In that time of samādhi the sameness of the idea which has subsided and the newly risen idea in the mind is its transformation of one-pointedness. In the concentrated mind whose mental process is inhibited from going out the earlier idea subsides is subdued: the next idea which rises appears is the same. The concentrated mind means a mind in the state of samādhi, which is distinguished by concentration (samādhāna); The mind in samādhi assumes the form of both the ideas, the subsided and the newly risen. This is repeated in just the same way: the first idea having subsided, a further one of similar nature is born, and when that has subsided yet another rises, and when that too subsides, still another rises, and so till the breaking of the samādhi, up to the breaking of the samādhi by a saṃskāra of extraversion.
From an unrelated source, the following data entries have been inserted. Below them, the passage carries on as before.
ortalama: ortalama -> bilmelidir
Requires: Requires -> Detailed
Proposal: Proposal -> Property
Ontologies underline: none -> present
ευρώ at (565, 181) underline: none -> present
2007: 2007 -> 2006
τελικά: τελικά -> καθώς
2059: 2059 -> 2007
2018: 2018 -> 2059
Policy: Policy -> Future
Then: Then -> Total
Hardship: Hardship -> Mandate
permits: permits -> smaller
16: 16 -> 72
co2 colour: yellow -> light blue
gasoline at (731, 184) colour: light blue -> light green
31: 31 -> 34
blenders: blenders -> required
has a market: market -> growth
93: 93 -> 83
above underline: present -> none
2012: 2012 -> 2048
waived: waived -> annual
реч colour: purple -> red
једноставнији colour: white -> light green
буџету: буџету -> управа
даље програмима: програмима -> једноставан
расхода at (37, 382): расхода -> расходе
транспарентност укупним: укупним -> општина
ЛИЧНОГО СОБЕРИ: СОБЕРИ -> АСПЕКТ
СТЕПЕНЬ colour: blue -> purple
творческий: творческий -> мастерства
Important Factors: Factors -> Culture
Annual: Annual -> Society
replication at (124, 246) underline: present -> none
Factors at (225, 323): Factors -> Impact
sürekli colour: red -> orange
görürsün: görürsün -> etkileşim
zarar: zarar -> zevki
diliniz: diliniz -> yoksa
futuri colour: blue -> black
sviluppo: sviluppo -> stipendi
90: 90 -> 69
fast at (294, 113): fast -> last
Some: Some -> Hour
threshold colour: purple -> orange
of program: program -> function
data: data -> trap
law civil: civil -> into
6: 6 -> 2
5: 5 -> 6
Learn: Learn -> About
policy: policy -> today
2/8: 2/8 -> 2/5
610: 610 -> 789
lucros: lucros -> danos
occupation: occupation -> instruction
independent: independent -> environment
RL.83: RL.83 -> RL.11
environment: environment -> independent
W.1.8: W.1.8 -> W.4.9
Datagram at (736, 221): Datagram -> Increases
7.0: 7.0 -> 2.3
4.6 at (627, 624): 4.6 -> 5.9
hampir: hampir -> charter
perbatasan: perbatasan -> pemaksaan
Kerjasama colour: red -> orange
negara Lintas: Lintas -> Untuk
Of the mind which possesses the characteristic, of assuming the form of subsidence and rise of similar ideas every instant, this is the transformation of one-pointedness.
Of these three transformations (inhibition, samādhi, and one-pointedness), the inhibitive transformation is the state where the mind is saṃskāra-s alone, as a result of inhibition of external mental processes (bāhya-vṛtti).
The samādhi transformation is from inhibition of external ideas (pratyaya), moving towards inhibition of all ideas but before total inhibition of ideas. For there will be no rise of one-pointedness at the later stage of inhibition of all ideas.
Then the one-pointed transformation is the similarity of the next thought to the one that has just subsided, which is possible only at the time of samādhi.
The three have been presented in an order so that a later one is interior to an earlier one.
(Opponent) What is the point of setting all these out?
(Answer) The purpose is meditation, on detachment. For it is all movement of the guṇa-s, and its character is nothing but change of guṇa-s. Also there is the purpose of teaching that knowledge of the past and future arise from saṃyama on the three transformations.